«Следующие два года, — пишет Жвания, — Гребнев будет постоянным любимчиком вождя. Тогда казалось, что все наконец встало на свои места: именно петербургский лидер Гребнев сейчас покажет всей остальной стране, как нужно делать революцию».
Горькая ирония побежденного звучит в словах Жвании. Сам Жвания не был плох, он был выносим, а некоторое время был даже лучшим из имеющихся в наличии. Но чем не объясняй стиль «бури и натиска» Андрея Гребнева, да хоть барбитуратами, хоть алкоголем, Гребнев был великолепен, бесстрашен, безумен, если хотите. Даже безумен, но эффективен. Его любили и питерские нацболы, и нацболы всей России. Он умел быть и тихим, и умным. Со мной он таким бывал. И полезным. Привил немало незаметных умений и навыков Партии. Другое дело, что с соперником, с Жвания, Андрей был таким, каким, считал, следует держаться с соперником: наглый, злой, шумный.

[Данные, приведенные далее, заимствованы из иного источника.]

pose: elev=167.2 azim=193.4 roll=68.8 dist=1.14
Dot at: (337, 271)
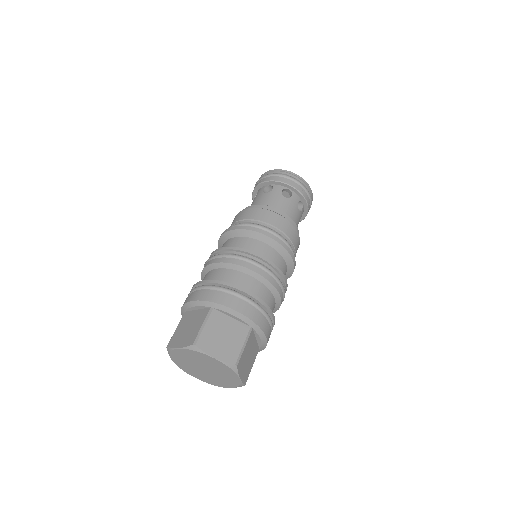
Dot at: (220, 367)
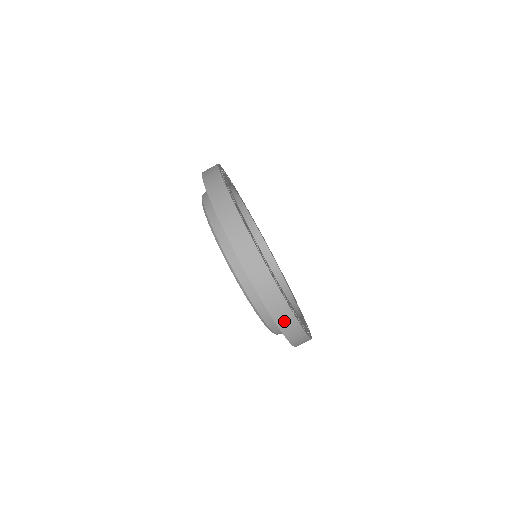
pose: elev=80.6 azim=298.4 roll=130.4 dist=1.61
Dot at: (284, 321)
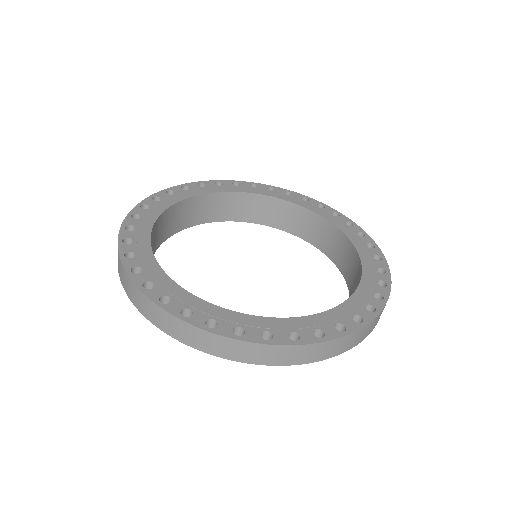
Dot at: (341, 347)
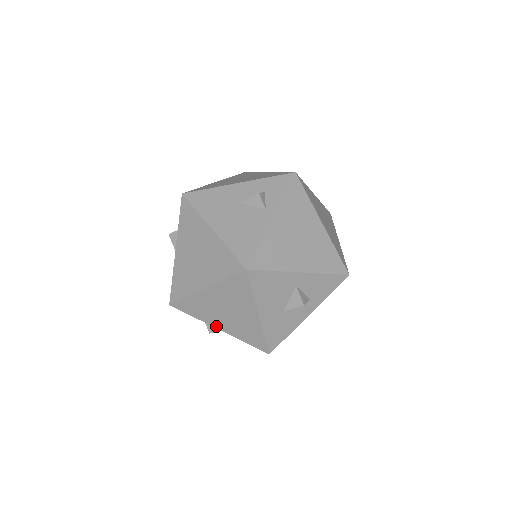
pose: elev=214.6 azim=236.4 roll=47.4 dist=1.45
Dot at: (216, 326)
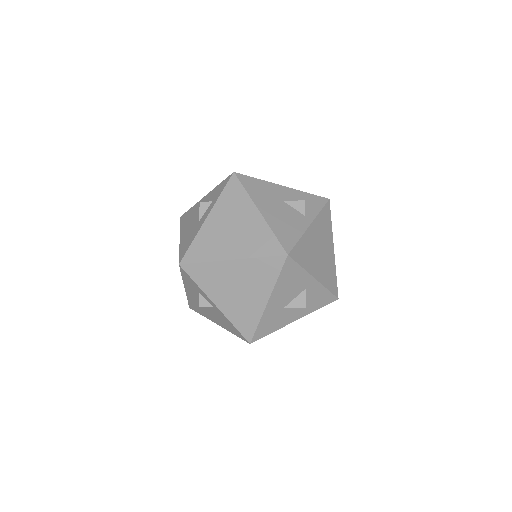
Dot at: (215, 300)
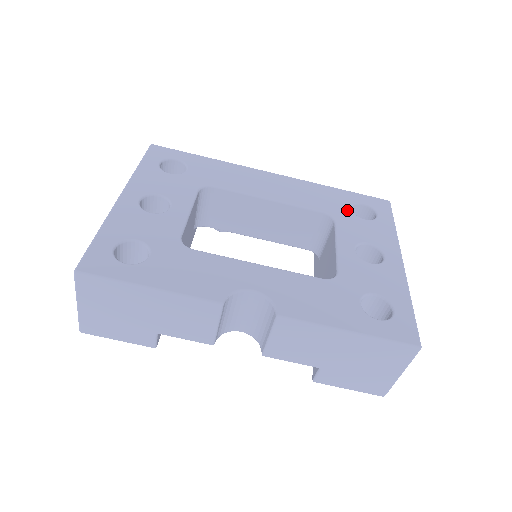
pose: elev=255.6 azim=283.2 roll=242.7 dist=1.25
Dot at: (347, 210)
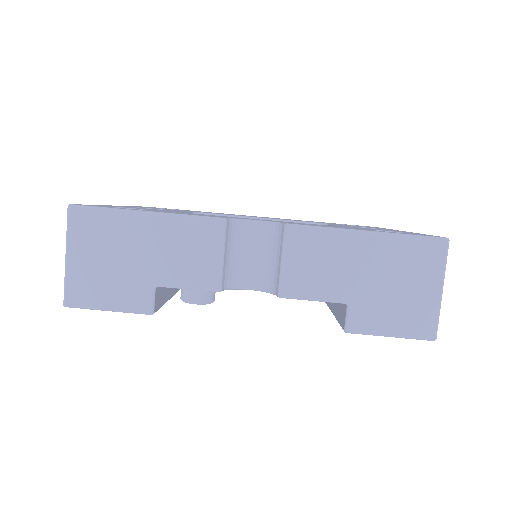
Dot at: occluded
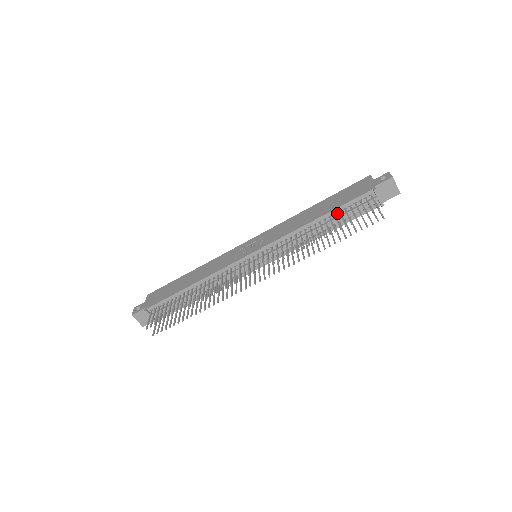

У всех оказались свои скорости. Для пристойного «левого» Жвании НБП была слишком быстрой, летящей как пуля партией, жестоким собранием неудобных людей. Гребнев же, видимо, хотел разогнаться куда более стремительней, до самораспада. Он, когда-то сформулировавший кодекс нацбола сакраментальной и легендарной фразой: «Я перестал общаться с людьми вне Партии», — стал тяготиться партийной дисциплиной, тяготиться необходимостью идти в ногу с Партией. Он все больше общался с криминальными скинами. Чего уж они там находили в общении друг с другом, не знаю. Я видел, что у него личный упадок, что Гребнев отдаляется от нас. Я несколько раз с ним разговаривал. Пользы мои разговоры не принесли.
Я не удивился, когда узнал, что Андрей арестован и находится в «Крестах». Это случилось 27 октября 1999 года. Я приехал в Петербург на оглашение приговора, и он оценил, что зал был забит нацболами и я сидел в зале. Это было видно по его стеснительной улыбке. Его обвинили в соучастии в попытке убийства скинами, кажется, вьетнамского студента. Так как он во время совершения преступления другими спал (он не успел на метро и остался в квартире приятелей-скинов), то он отделался четырнадцатью месяцами тюрьмы, практически весь срок он уже отсидел в «Крестах». Сидел плохо, потому что мог быть по темпераменту только лидером, а в тюрьме свои лидеры.
Выйдя из тюрьмы, он быстро затерроризировал всех, в том числе родного брата Сергея. Сергей женился и жил с женой в квартире матери, куда вселился и Андрей. Между ними начались стычки, вызванные пьяными скандалами старшего брата Андрея. Андрей, наш герой рабочего класса, деградировал с огромной скоростью, как будто несся с высочайшей горы, куда забрался зачем-то.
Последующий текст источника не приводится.